=== Begin Enclosure ===

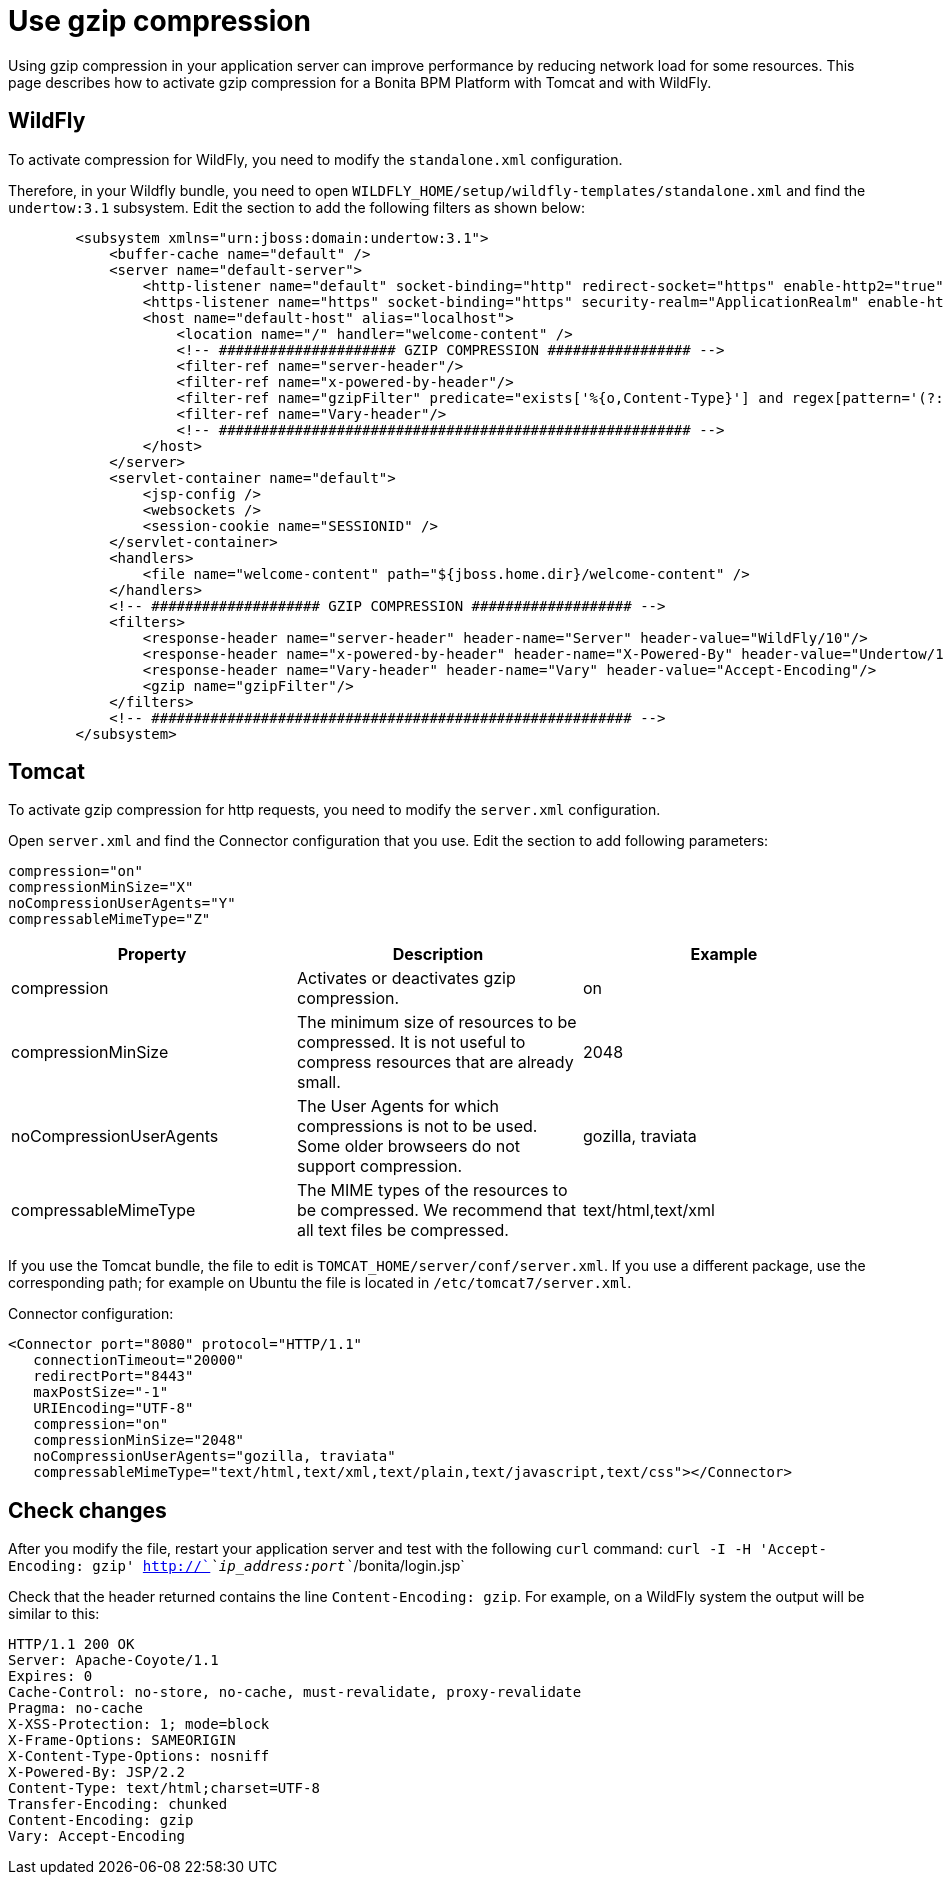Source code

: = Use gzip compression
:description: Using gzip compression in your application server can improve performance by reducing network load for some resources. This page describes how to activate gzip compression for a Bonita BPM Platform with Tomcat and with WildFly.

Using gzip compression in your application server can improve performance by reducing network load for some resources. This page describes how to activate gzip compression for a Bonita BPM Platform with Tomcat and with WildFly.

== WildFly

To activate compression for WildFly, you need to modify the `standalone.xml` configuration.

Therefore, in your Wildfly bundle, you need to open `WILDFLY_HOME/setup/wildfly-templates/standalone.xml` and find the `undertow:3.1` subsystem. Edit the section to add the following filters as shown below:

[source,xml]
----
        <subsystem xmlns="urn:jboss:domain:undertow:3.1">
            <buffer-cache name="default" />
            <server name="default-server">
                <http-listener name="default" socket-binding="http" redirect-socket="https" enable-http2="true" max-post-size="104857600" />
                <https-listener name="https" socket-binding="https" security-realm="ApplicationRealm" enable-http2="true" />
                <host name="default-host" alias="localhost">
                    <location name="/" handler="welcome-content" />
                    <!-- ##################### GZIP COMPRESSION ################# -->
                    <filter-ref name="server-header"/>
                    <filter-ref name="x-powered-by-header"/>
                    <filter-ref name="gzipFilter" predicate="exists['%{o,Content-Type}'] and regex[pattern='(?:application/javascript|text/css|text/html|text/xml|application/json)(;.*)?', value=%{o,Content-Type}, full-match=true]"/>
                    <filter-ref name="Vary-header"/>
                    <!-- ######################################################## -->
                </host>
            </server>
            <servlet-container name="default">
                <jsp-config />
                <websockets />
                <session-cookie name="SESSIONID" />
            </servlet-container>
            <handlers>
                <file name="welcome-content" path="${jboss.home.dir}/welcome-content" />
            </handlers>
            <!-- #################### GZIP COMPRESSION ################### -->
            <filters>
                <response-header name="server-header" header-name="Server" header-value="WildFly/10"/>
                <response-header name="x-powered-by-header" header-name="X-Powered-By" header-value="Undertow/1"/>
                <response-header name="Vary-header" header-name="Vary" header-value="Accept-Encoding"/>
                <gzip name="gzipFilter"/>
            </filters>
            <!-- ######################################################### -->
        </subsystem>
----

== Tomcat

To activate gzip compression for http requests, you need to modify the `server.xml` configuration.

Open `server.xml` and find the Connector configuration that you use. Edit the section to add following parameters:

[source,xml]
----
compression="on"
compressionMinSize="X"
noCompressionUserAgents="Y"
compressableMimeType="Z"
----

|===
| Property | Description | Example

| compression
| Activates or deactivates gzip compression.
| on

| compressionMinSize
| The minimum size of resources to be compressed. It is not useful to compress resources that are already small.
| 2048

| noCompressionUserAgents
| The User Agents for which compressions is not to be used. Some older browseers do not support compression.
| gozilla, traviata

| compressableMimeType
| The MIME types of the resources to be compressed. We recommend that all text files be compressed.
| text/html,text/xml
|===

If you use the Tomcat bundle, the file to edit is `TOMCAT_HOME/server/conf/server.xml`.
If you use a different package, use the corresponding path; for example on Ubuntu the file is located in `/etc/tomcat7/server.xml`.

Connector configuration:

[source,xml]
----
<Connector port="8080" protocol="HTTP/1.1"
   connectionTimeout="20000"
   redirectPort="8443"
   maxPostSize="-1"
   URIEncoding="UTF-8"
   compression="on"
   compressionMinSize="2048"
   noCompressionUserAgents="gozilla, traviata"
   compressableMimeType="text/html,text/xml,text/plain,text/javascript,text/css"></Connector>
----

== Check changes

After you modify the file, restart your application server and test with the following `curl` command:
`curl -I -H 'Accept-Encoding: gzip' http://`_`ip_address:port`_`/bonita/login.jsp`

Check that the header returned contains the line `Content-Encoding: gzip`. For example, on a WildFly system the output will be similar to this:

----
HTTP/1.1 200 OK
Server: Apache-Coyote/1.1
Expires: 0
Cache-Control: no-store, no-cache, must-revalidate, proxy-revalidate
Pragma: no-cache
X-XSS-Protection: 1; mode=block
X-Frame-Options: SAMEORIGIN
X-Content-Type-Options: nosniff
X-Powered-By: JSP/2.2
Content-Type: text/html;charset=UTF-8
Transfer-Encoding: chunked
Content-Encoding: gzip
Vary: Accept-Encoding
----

=== End Enclosure ===

- DIRECTIVE
Reproduce the entries above without change, omitting all pictures.

- OUTPUT BELOW
Source code

: = Use gzip compression
:description: Using gzip compression in your application server can improve performance by reducing network load for some resources. This page describes how to activate gzip compression for a Bonita BPM Platform with Tomcat and with WildFly.

Using gzip compression in your application server can improve performance by reducing network load for some resources. This page describes how to activate gzip compression for a Bonita BPM Platform with Tomcat and with WildFly.

== WildFly

To activate compression for WildFly, you need to modify the `standalone.xml` configuration.

Therefore, in your Wildfly bundle, you need to open `WILDFLY_HOME/setup/wildfly-templates/standalone.xml` and find the `undertow:3.1` subsystem. Edit the section to add the following filters as shown below:

[source,xml]
----
        <subsystem xmlns="urn:jboss:domain:undertow:3.1">
            <buffer-cache name="default" />
            <server name="default-server">
                <http-listener name="default" socket-binding="http" redirect-socket="https" enable-http2="true" max-post-size="104857600" />
                <https-listener name="https" socket-binding="https" security-realm="ApplicationRealm" enable-http2="true" />
                <host name="default-host" alias="localhost">
                    <location name="/" handler="welcome-content" />
                    <!-- ##################### GZIP COMPRESSION ################# -->
                    <filter-ref name="server-header"/>
                    <filter-ref name="x-powered-by-header"/>
                    <filter-ref name="gzipFilter" predicate="exists['%{o,Content-Type}'] and regex[pattern='(?:application/javascript|text/css|text/html|text/xml|application/json)(;.*)?', value=%{o,Content-Type}, full-match=true]"/>
                    <filter-ref name="Vary-header"/>
                    <!-- ######################################################## -->
                </host>
            </server>
            <servlet-container name="default">
                <jsp-config />
                <websockets />
                <session-cookie name="SESSIONID" />
            </servlet-container>
            <handlers>
                <file name="welcome-content" path="${jboss.home.dir}/welcome-content" />
            </handlers>
            <!-- #################### GZIP COMPRESSION ################### -->
            <filters>
                <response-header name="server-header" header-name="Server" header-value="WildFly/10"/>
                <response-header name="x-powered-by-header" header-name="X-Powered-By" header-value="Undertow/1"/>
                <response-header name="Vary-header" header-name="Vary" header-value="Accept-Encoding"/>
                <gzip name="gzipFilter"/>
            </filters>
            <!-- ######################################################### -->
        </subsystem>
----

== Tomcat

To activate gzip compression for http requests, you need to modify the `server.xml` configuration.

Open `server.xml` and find the Connector configuration that you use. Edit the section to add following parameters:

[source,xml]
----
compression="on"
compressionMinSize="X"
noCompressionUserAgents="Y"
compressableMimeType="Z"
----

|===
| Property | Description | Example

| compression
| Activates or deactivates gzip compression.
| on

| compressionMinSize
| The minimum size of resources to be compressed. It is not useful to compress resources that are already small.
| 2048

| noCompressionUserAgents
| The User Agents for which compressions is not to be used. Some older browseers do not support compression.
| gozilla, traviata

| compressableMimeType
| The MIME types of the resources to be compressed. We recommend that all text files be compressed.
| text/html,text/xml
|===

If you use the Tomcat bundle, the file to edit is `TOMCAT_HOME/server/conf/server.xml`.
If you use a different package, use the corresponding path; for example on Ubuntu the file is located in `/etc/tomcat7/server.xml`.

Connector configuration:

[source,xml]
----
<Connector port="8080" protocol="HTTP/1.1"
   connectionTimeout="20000"
   redirectPort="8443"
   maxPostSize="-1"
   URIEncoding="UTF-8"
   compression="on"
   compressionMinSize="2048"
   noCompressionUserAgents="gozilla, traviata"
   compressableMimeType="text/html,text/xml,text/plain,text/javascript,text/css"></Connector>
----

== Check changes

After you modify the file, restart your application server and test with the following `curl` command:
`curl -I -H 'Accept-Encoding: gzip' http://`_`ip_address:port`_`/bonita/login.jsp`

Check that the header returned contains the line `Content-Encoding: gzip`. For example, on a WildFly system the output will be similar to this:

----
HTTP/1.1 200 OK
Server: Apache-Coyote/1.1
Expires: 0
Cache-Control: no-store, no-cache, must-revalidate, proxy-revalidate
Pragma: no-cache
X-XSS-Protection: 1; mode=block
X-Frame-Options: SAMEORIGIN
X-Content-Type-Options: nosniff
X-Powered-By: JSP/2.2
Content-Type: text/html;charset=UTF-8
Transfer-Encoding: chunked
Content-Encoding: gzip
Vary: Accept-Encoding
----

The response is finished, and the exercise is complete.